Add your first knowledge source
Without a knowledge source, your chatbot replies to everything with “I don’t know.” This guide gets one source in — the rest of the Knowledge base section covers every type in detail.
In this guide:
- Pick a source type
- Add a website or upload a document
- Wait for training to complete
- Sanity-check the source
Prerequisites
- A chatbot to train (see Create your first chatbot).
- The URL of a website you control, or a PDF/DOCX/TXT document on your computer.
Step 1: Open the Knowledge base tab
On your chatbot’s detail page, click Knowledge base in the left rail. The list is empty for a new chatbot — that’s expected.
Screenshot: The Knowledge base tab before adding any sources.
Click Add knowledge source.
Step 2: Pick a source type
Hilal Chatbot supports seven source types out of the box:
- Website — auto-crawl and index pages.
- Document — upload PDF, DOCX, or TXT.
- YouTube — extract transcripts from videos.
- Snippet — small editable text blob (e.g., refund policy in 3 lines).
- Article — long-form HTML content you write inline.
- Google Drive — sync a folder of Drive files.
- Notion (New) — sync pages and databases. → Sync Notion
For your first source, start with Website if you have a public knowledge base, or Document if you have a PDF you’d like the bot to know.
Screenshot: The source-type picker on the “Add knowledge source” modal.
Step 3a: Add a website
- Pick Website.
- Paste the root URL — for example,
https://help.example.com. - (Optional) Set a max depth for the crawler.

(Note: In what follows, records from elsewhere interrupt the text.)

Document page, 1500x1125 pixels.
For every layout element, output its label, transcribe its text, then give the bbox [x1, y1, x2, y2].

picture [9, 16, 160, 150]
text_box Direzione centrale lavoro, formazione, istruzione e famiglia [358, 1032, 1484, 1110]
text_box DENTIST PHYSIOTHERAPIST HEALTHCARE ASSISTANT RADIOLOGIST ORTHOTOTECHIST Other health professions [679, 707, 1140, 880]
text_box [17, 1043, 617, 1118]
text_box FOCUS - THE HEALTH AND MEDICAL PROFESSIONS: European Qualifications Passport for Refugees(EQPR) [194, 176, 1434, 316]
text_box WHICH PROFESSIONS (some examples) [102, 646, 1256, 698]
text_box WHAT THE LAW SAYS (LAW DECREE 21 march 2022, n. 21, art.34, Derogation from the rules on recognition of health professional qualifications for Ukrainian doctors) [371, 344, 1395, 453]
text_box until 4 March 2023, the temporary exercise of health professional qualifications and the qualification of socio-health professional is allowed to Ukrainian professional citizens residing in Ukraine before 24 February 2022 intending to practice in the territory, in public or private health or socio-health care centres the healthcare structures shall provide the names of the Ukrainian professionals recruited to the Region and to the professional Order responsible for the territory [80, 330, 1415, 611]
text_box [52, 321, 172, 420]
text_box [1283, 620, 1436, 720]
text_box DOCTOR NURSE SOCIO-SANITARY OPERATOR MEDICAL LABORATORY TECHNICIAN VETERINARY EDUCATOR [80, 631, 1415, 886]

The default is sensible; raise it only if you have nested help articles deeper than three levels.
- Click Add.
Hilal Chatbot starts crawling immediately. You’ll see a row appear with status crawling, then training, then trained. A small site (≤ 50 pages) finishes in a minute or two; large sites take longer.
Step 3b: Upload a document
- Pick Document.
- Drag a file into the dropzone, or click to browse. PDF, DOCX, and TXT are supported.
- Click Add.
The file uploads, the backend extracts text, and training kicks off. Status flows from processing to trained.

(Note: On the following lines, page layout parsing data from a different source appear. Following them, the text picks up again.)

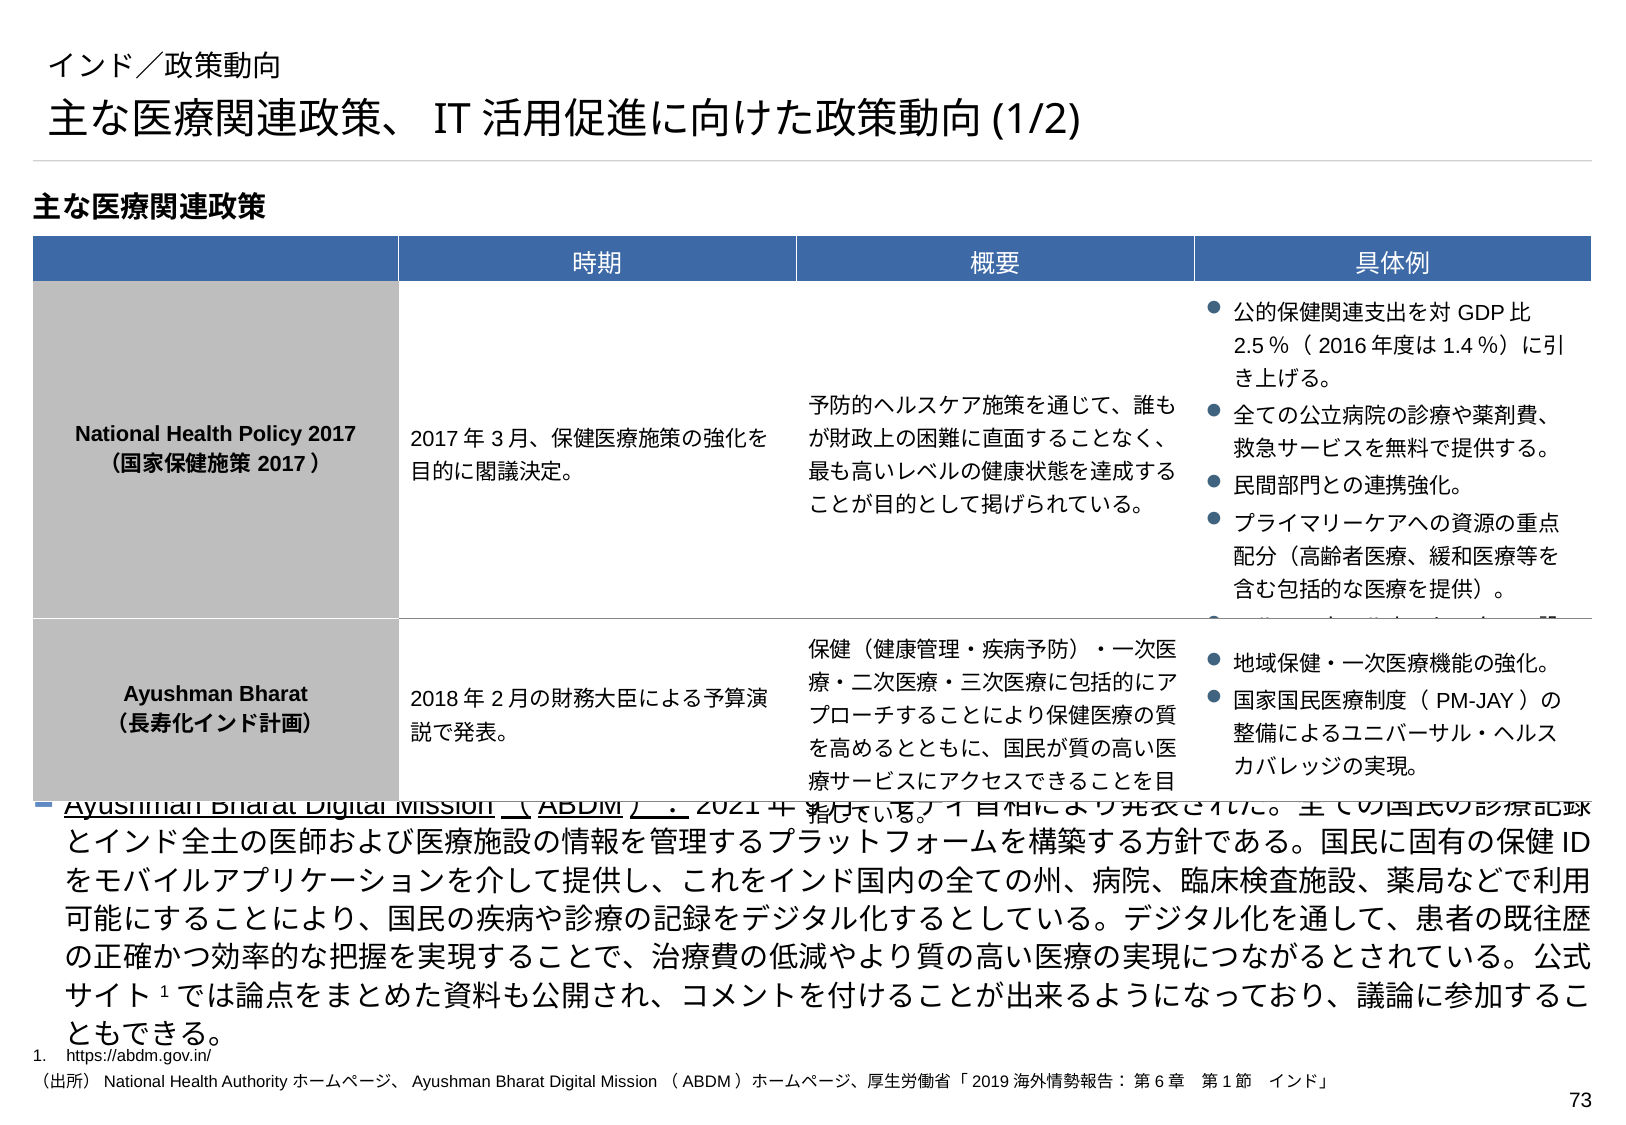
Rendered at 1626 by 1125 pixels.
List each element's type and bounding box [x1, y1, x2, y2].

table_header [399, 236, 796, 281]
table_header [33, 236, 398, 281]
text_box [32, 1070, 1522, 1094]
title [32, 30, 1593, 90]
table_cell [33, 281, 1592, 618]
table_header [797, 236, 1194, 281]
text_box [32, 184, 1593, 1065]
list [32, 90, 1593, 149]
table_header [1195, 236, 1591, 281]
table_cell [33, 619, 1592, 801]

Tip: Your file must contain selectable text. Scanned PDFs (image-only) won’t extract — run them through OCR first.
Step 4: Wait for training
Status pills tell you what’s happening:
| Status | Meaning |
|---|---|
pending | Queued, waiting for a training slot. |
crawling / processing | Pulling content from the source. |
training | Building the embeddings index. |
trained | Ready to answer questions. |
failed | Something went wrong. Hover for the error. |
The list polls automatically — you don’t need to refresh.
Step 5: Sanity-check the source
Once status is trained, click the source row to see what was extracted. For a website, you’ll see the list of indexed URLs. For a document, you’ll see a snippet of extracted text.
If the extraction looks wrong (e.g., a website crawler hit a paywall and got nothing useful), delete the source and try again with a different URL or a manual snippet.
Troubleshooting
- Crawl returned 0 pages. The site likely blocks automated crawlers via
robots.txtor returns 403 to non-browser clients. Try a public sub-section, an exported sitemap, or use Document sources instead. - “Quota exceeded” on upload. Your plan caps total knowledge size. See Quotas & training status for what counts and how to expand.
- Training stuck at
pendingfor over an hour. Refresh; if still stuck, contact support.